**GIVEN ENTRIES:**
"""
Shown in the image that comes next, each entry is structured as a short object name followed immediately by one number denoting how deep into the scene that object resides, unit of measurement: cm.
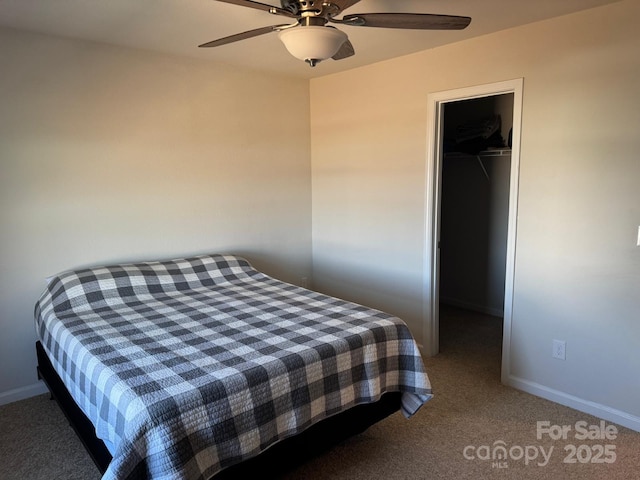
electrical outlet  269
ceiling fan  170
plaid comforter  158
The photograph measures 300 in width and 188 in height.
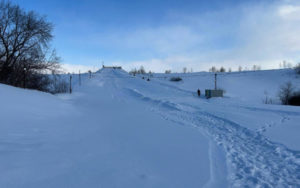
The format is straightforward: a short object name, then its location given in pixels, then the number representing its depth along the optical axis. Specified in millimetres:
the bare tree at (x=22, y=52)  15703
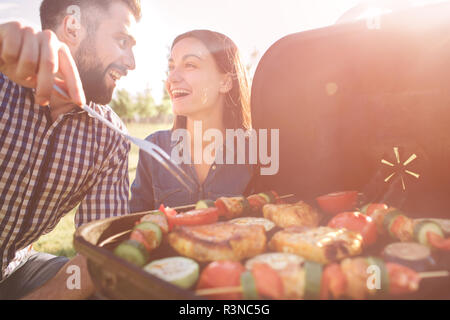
"""
**EXERCISE INSTRUCTIONS:** For this copy, leave pictures out and reproduce the lines from the one bearing "The photograph measures" through the final line of the listing above, both ends included.

**EXERCISE RESULT:**
The photograph measures 300 in width and 188 in height.
The format is straightforward: a short object name, then its location given in pixels, then the number representing its depth along the optical axis. Specified in millimetres:
the bare tree at (x=22, y=52)  15703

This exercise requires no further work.